Writing a script would require knowing how this 10-digit checksum is generated. You'd have to collect a bunch of domains and checksums, and try to see if there's a pattern. It might be a simple checksum, or it might even be some sort of one-way hash.
I don't think it's worth the effort for a single-digit PageRank.
As doofus says the calculations necessary make this a tricky task, while its definately cool to see the data being recieved theres probably limited scope for automating it :(
I suspect as soon as the checksum algo was decoded it could be changed anyway since the googlebar is self updating, it would be a moving target.
Anyways, Im sure there is some method of stepping through the software with a debugger or whatnot to determine the checksum method, but just hacking it out by looking at patterns seems unlikely. Oh well.
Nobody do a little bit of assembly here ?
I learned everything I need to reverse engineer the toolbar and rip the checksum function in an afternoon. It's so easy. In fact there is no real
protection in this toolbar you know.
If you are afraid of assembly, you can put a proxy between your MSIE and the web and script MSIE to issue queries.
Your script request an URL via MSIE.
The toolbar detect the "openurl" event and launch a request to google's backend throu your proxy.
You can do everything you want thank to your proxy. Either store the url with the valid checksum for later retrieval or get the response data...
Hmm I remember that now there is some more thing to find out such as the encoding for the timestamps, look at it for 10 seconds and you will find that it's a kind of uuencoding.
And now what ?
You build a tool to cheat at google, google will do it's best to catch you and the cycle continue ad nauseum ...
And one day, to avoid bancrupcy google will let people pay to have their result at the top of SERP. The guy with more dollars win once again.
What a nice world.
Take a break, take a deep breath, relax and go design a nice and usable website with interesting content, play by the rules and you will have traffic !

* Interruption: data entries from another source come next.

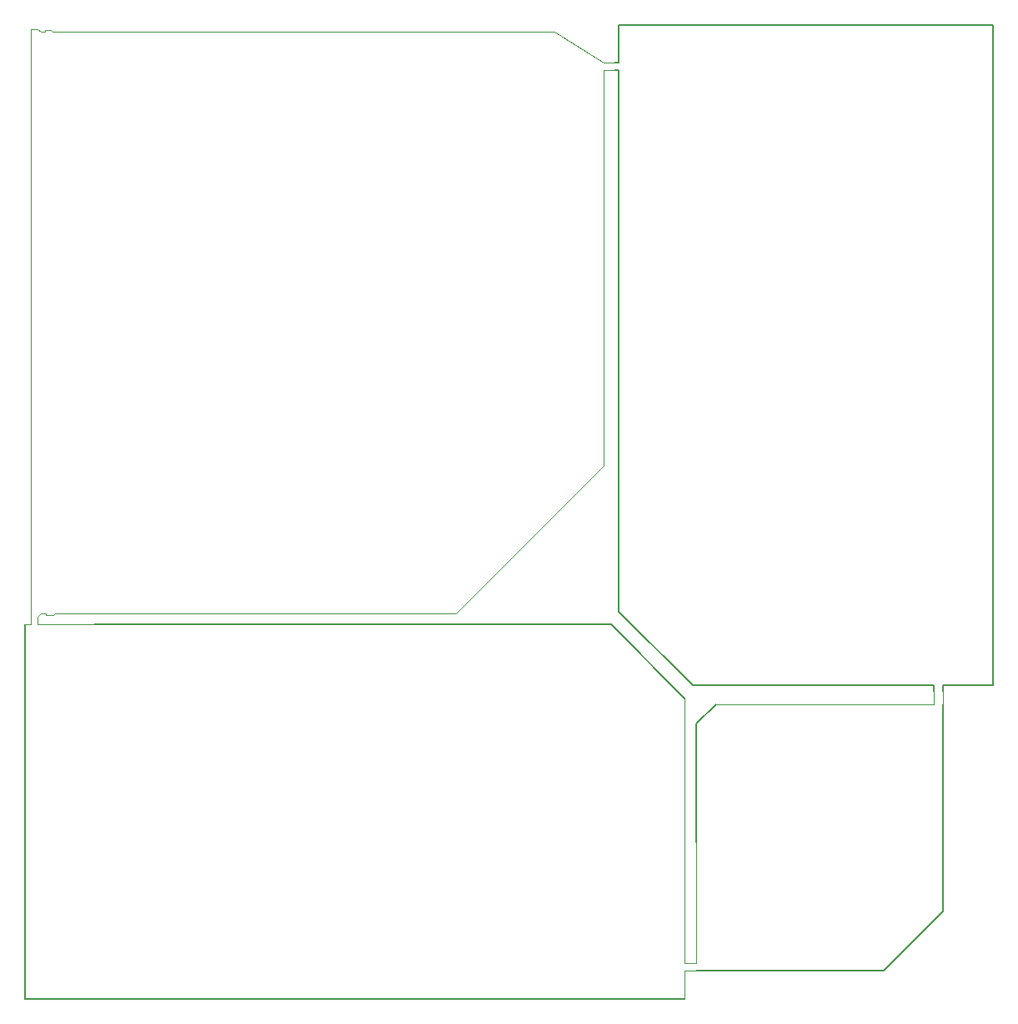
<source format=gbr>
G04 #@! TF.GenerationSoftware,KiCad,Pcbnew,(5.1.5-0-10_14)*
G04 #@! TF.CreationDate,2020-04-08T11:50:53-04:00*
G04 #@! TF.ProjectId,FEA,4645412e-6b69-4636-9164-5f7063625858,rev?*
G04 #@! TF.SameCoordinates,Original*
G04 #@! TF.FileFunction,Profile,NP*
%FSLAX46Y46*%
G04 Gerber Fmt 4.6, Leading zero omitted, Abs format (unit mm)*
G04 Created by KiCad (PCBNEW (5.1.5-0-10_14)) date 2020-04-08 11:50:53*
%MOMM*%
%LPD*%
G04 APERTURE LIST*
%ADD10C,0.150000*%
%ADD11C,0.100000*%
G04 APERTURE END LIST*
D10*
X192000000Y-97400000D02*
X197100000Y-97400000D01*
X192000000Y-98000000D02*
X192000000Y-97400000D01*
X191100000Y-97400000D02*
X191100000Y-98000000D01*
X166600000Y-97400000D02*
X191100000Y-97400000D01*
X159100000Y-35000000D02*
X159100000Y-89900000D01*
X159100000Y-30400000D02*
X159100000Y-34200000D01*
X158700000Y-35000000D02*
X159100000Y-35000000D01*
X158700000Y-34200000D02*
X159100000Y-34200000D01*
D11*
X158700000Y-35000000D02*
X157600000Y-35000000D01*
X157600000Y-34200000D02*
X158700000Y-34200000D01*
X167000000Y-125600000D02*
X167000000Y-113300000D01*
X165800000Y-125600000D02*
X167000000Y-125600000D01*
X165800000Y-98700000D02*
X165800000Y-125600000D01*
X165800000Y-126300000D02*
X165800000Y-129200000D01*
X167000000Y-126300000D02*
X165800000Y-126300000D01*
X191100000Y-99300000D02*
X169000000Y-99300000D01*
X191100000Y-98000000D02*
X191100000Y-99300000D01*
X192000000Y-99300000D02*
X192000000Y-98000000D01*
X157600000Y-35000000D02*
X157600000Y-75100000D01*
X100100000Y-91200000D02*
X105800000Y-91200000D01*
X100100000Y-90400000D02*
X100100000Y-91200000D01*
X98800000Y-91200000D02*
X99400000Y-91200000D01*
X99400000Y-90400000D02*
X99400000Y-91200000D01*
D10*
X158300000Y-91200000D02*
X105800000Y-91200000D01*
X165800000Y-98700000D02*
X158300000Y-91200000D01*
X98800000Y-98200000D02*
X98800000Y-91200000D01*
X98800000Y-110150000D02*
X98800000Y-110200000D01*
X98800000Y-98200000D02*
X98800000Y-110150000D01*
X98800000Y-129200000D02*
X165800000Y-129200000D01*
X98800000Y-110200000D02*
X98800000Y-129200000D01*
X192000000Y-120300000D02*
X192000000Y-99300000D01*
X186000000Y-126300000D02*
X192000000Y-120300000D01*
X186000000Y-126300000D02*
X167000000Y-126300000D01*
X169000000Y-99300000D02*
X167000000Y-101300000D01*
X167000000Y-113250000D02*
X167000000Y-113300000D01*
X167000000Y-101300000D02*
X167000000Y-113250000D01*
D11*
X152600000Y-31100000D02*
X157600000Y-34200000D01*
X99400000Y-31100000D02*
X99400000Y-90100000D01*
X142600000Y-90100000D02*
X107700000Y-90100000D01*
X142600000Y-90100000D02*
X157600000Y-75100000D01*
X152600000Y-31100000D02*
X148900000Y-31100000D01*
X148900000Y-31100000D02*
X101600000Y-31100000D01*
X101400000Y-30900000D02*
X101600000Y-31100000D01*
X100800000Y-30900000D02*
X101400000Y-30900000D01*
X100800000Y-31100000D02*
X100800000Y-30900000D01*
X100400000Y-31100000D02*
X100800000Y-31100000D01*
X100100000Y-30800000D02*
X100400000Y-31100000D01*
X99900000Y-30800000D02*
X100100000Y-30800000D01*
X99400000Y-30800000D02*
X99900000Y-30800000D01*
X99400000Y-31100000D02*
X99400000Y-30800000D01*
X101850000Y-90100000D02*
X107700000Y-90100000D01*
X101650000Y-90300000D02*
X101850000Y-90100000D01*
X100950000Y-90300000D02*
X101650000Y-90300000D01*
X100950000Y-90100000D02*
X100950000Y-90300000D01*
X100100000Y-90400000D02*
X100400000Y-90100000D01*
X100400000Y-90100000D02*
X100950000Y-90100000D01*
X99400000Y-90100000D02*
X99400000Y-90400000D01*
D10*
X159100000Y-30400000D02*
X166600000Y-30400000D01*
X166600000Y-97400000D02*
X159100000Y-89900000D01*
X166600000Y-30400000D02*
X197100000Y-30400000D01*
X197100000Y-97400000D02*
X197100000Y-30400000D01*
M02*

</source>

While building the links (which obviously takes a hell of a long time), it is useful to check your PR to see how it is building, and to what level you are at compared to your competitors.
It is boring enough building links, let alone checking everypage on your website for the PR. Just wanted a little time saver in what is (when we're honest), a rather monotonous marketing position!!
(Apologies of you thought I was trying to cheat it somehow)
I know this isn't what people had in mind, but anything else will probably get you a letter from Google's attorneys (if you don't stop when they ask you nicely).
Gee maybe if business slows down - I could open "Chris_R's PR Checking Service". For only $19.99 a month I will check 100 pages for you - give you their PR and reverse link count on a nice excel spreadsheet.
It's not too surprising that the algo was changed. What's more surprising is that Google cleverly does not return an error message for PageRank queries coming in that use the obsolete checksum. Instead of an error message, you get bogus PageRank values. These values are typically plus or minus two complete digits on the 0-10 scale. Sites that were a 7 might be a 9. One site that was an 8 became a 10.
This is the famous Google sense of humor at work.
Since the toolbar is self-updating, the checksum algo can be made a moving target. Anyone who goes to all the trouble to decompile and analyze the algo, still has to keep checking with the latest toolbar in Explorer, to make sure the PR values coming back are not bogus due to a change on Google's end. Whatever clever program anyone writes after cracking the checksum algo will not be self-updating from Google, I presume.
None of us likes using Explorer with the Google toolbar. But Google makes the rules, and Google finds ways to make us play by their rules.